_What the task asks_
Take the entries below and reproduce exactly the portion that begins at the line containing "vfov_deg: 4.5" and ends at the line containing "f_number: 11", keeping both ends, dropping pictures, and adding nothing else.

_Information given_

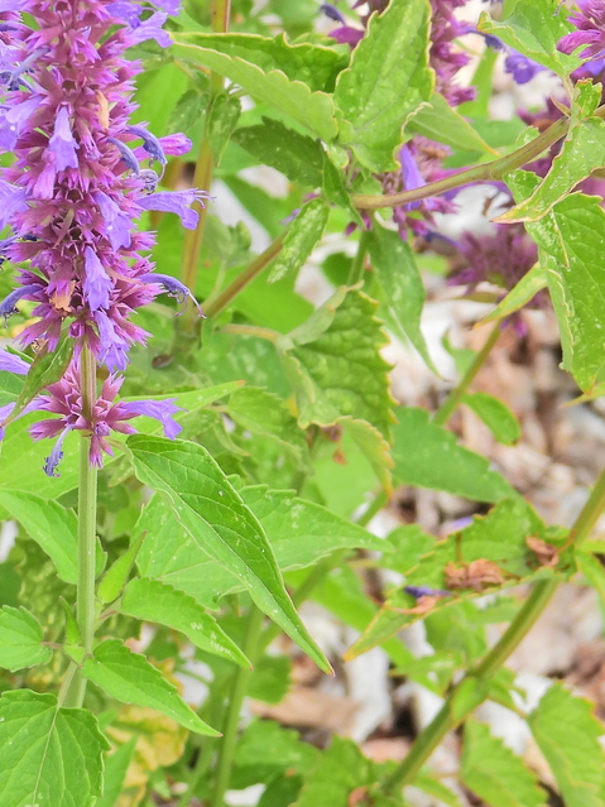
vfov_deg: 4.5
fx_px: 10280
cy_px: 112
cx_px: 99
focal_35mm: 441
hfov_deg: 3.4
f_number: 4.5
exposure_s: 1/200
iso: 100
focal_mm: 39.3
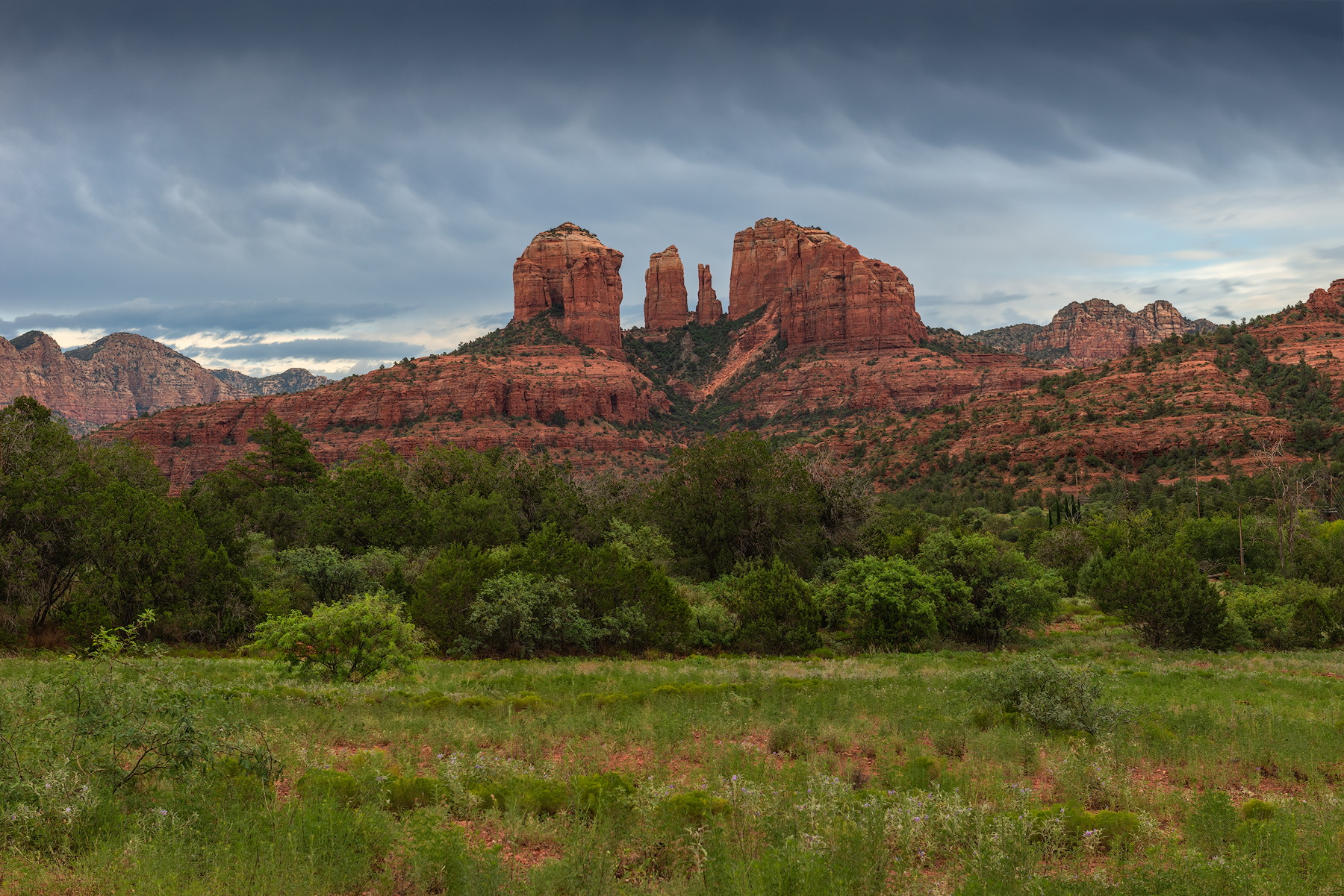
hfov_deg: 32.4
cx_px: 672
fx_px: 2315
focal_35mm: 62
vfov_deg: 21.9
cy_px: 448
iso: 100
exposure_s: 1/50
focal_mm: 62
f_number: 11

---

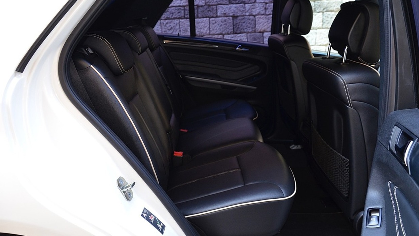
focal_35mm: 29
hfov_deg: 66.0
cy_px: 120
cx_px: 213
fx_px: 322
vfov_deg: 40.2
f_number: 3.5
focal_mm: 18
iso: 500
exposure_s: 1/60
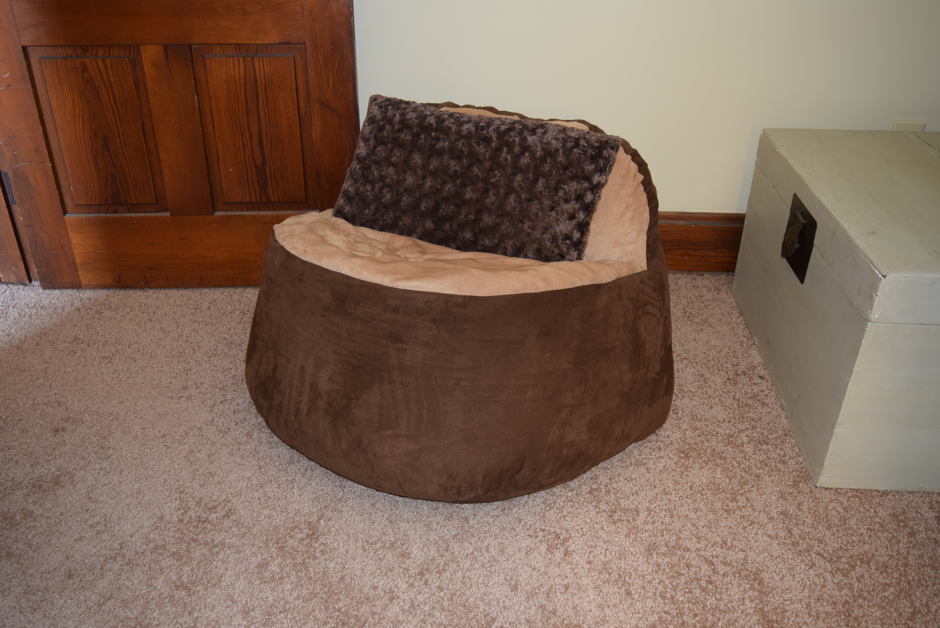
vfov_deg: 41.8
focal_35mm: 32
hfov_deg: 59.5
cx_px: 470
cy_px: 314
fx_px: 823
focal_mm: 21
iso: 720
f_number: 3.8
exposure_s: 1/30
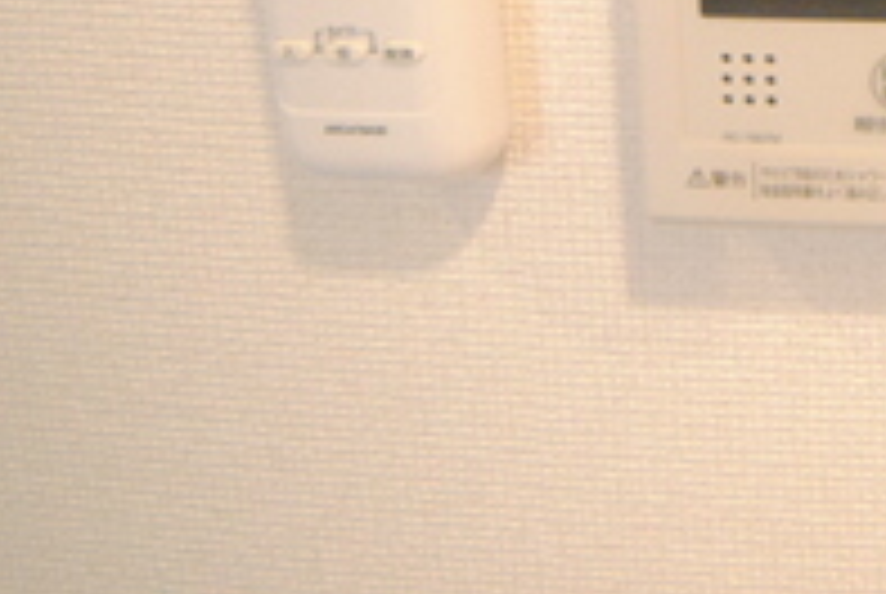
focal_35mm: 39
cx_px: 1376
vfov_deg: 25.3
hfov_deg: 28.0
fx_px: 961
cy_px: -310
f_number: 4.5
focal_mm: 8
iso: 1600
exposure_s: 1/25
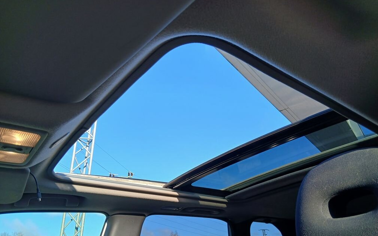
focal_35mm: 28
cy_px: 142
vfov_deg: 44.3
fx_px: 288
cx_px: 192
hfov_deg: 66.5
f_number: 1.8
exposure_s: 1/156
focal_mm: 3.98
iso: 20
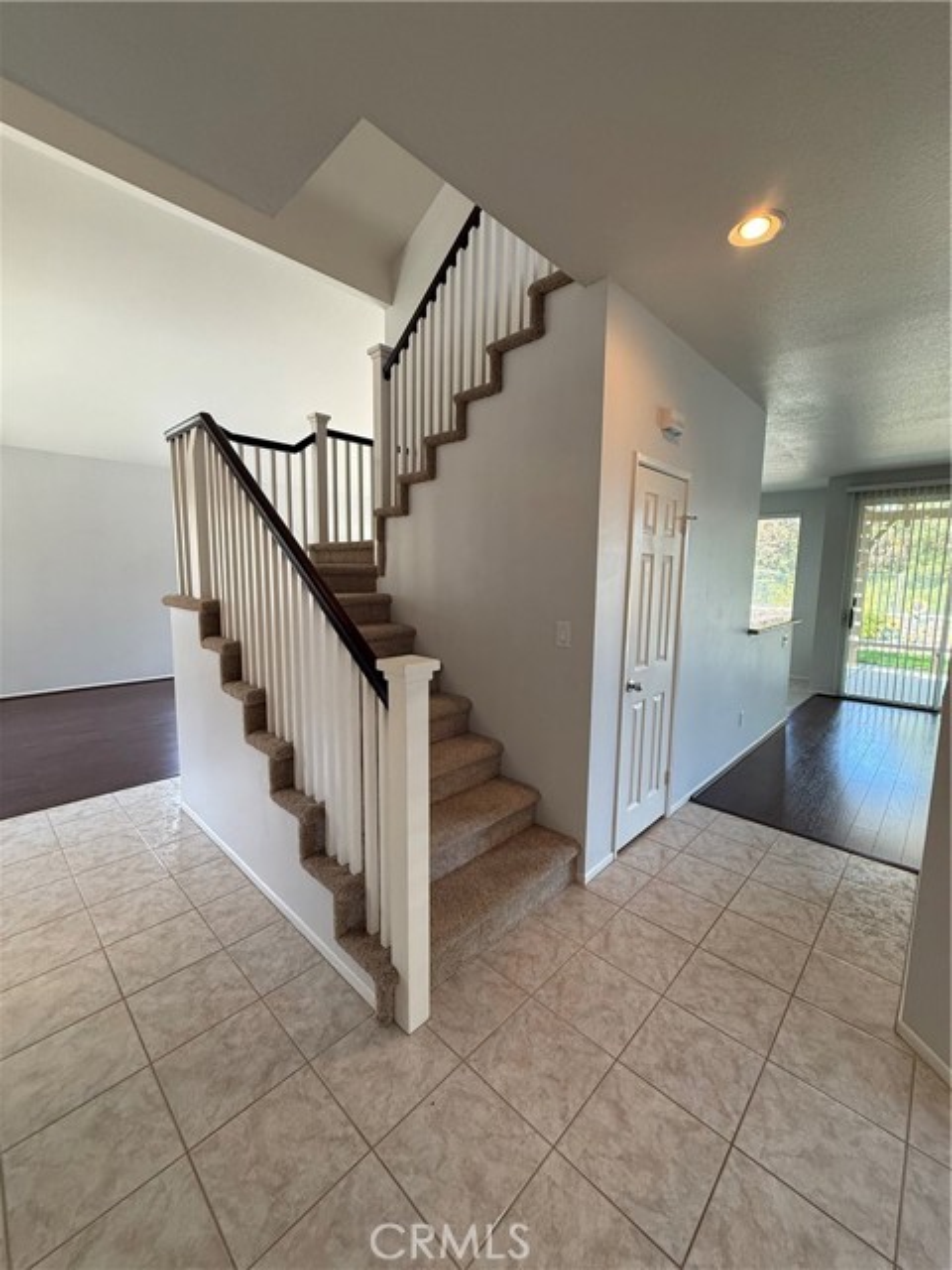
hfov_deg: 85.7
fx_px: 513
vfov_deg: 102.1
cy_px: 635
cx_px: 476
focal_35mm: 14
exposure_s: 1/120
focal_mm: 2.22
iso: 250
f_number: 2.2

_Response to this exercise_
vfov_deg: 4.5
fx_px: 10280
cy_px: 112
cx_px: 99
focal_35mm: 441
hfov_deg: 3.4
f_number: 4.5
exposure_s: 1/200
iso: 100
focal_mm: 39.3
hfov_deg: 32.4
cx_px: 672
fx_px: 2315
focal_35mm: 62
vfov_deg: 21.9
cy_px: 448
iso: 100
exposure_s: 1/50
focal_mm: 62
f_number: 11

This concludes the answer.